HASIDISM, arguably the most vibrant religious movement in the history of modern Jewry, was born in eighteenth-century Poland with the teachings of Rabbi Israel Ba'al Shem Tov (Master of the Good Name, or, better, Good Master of the Name). Emphasizing the centrality of joy in the service of God, the crucial role of prayer, and the opportunity to cleave to the divine through a tzaddik, or rebbe—a charismatic leader seen as a conduit between the heavenly and earthly realms—the Ba'al Shem Tov and his successors fashioned a message that energized and redirected Jewish piety, ritual, and social institutions. The Chabad stream originated in the career of Rabbi Shneur Zalman (1745–1813), originally of Liozna, later of Lyady, a towering figure expert in Jewish law and mysticism who infused a movement marked by pietistic enthusiasm with a strongly intellectual component. Indeed, the term Chabad itself is an acronym for the Hebrew words, ḥokhmah, binah, da'at (wisdom, understanding, knowledge) as used in Jewish mysticism. A host of factors rendered hasidism highly controversial, and the Chabad group, centred in Lithuania, found itself at the vortex of a campaign spearheaded by the Vilna Gaon (Rabbi Elijah ben Solomon Zalman, 1720–97), the greatest talmudist of his and all subsequent generations and the driving force behind a series of bans against nascent hasidism in the 1770s and thereafter.
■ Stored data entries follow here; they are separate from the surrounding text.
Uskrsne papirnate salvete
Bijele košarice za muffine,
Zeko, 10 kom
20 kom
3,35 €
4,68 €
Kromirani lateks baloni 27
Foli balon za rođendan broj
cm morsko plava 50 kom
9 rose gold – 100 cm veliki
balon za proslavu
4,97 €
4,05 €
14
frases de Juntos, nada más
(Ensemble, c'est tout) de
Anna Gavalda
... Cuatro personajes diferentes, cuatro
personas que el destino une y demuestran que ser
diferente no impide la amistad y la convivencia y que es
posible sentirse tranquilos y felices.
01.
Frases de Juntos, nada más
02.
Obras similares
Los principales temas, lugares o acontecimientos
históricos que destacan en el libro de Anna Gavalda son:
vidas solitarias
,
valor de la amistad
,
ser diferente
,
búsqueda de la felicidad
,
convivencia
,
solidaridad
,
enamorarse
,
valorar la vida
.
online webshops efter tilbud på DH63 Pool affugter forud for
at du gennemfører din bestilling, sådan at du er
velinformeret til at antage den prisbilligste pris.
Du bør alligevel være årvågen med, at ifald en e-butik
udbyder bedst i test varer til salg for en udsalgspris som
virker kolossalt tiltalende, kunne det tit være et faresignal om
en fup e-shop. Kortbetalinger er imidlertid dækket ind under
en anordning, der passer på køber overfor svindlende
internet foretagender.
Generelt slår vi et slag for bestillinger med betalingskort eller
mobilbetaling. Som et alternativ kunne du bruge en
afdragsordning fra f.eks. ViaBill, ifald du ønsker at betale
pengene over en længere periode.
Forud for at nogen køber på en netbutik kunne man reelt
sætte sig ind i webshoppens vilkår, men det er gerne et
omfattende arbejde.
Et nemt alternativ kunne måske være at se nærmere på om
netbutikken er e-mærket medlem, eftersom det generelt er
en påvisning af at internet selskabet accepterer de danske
With the dawn of the next century, hasidim did more than weather these attacks. As a multitude of rebbes founded proliferating dynasties in towns and hamlets throughout the Jewish Pale of Settlement, the movement spread through eastern Europe and became the dominant form of Judaism in much of the heartland of nineteenth-century Jewry. Opponents (mitnagedim, or, in the pronunciation that prevailed among these Jews, ‘misnagdim’) did not entirely abandon the cause, but opposition waned in the face of new social and religious realities.
First, it became very difficult to delegitimate a movement that commanded the allegiance of so many observant Jews. Second, the radicalism of early hasidism diminished as it was transformed from a movement of rebellion against the Jewish communal establishment into an established order of its own.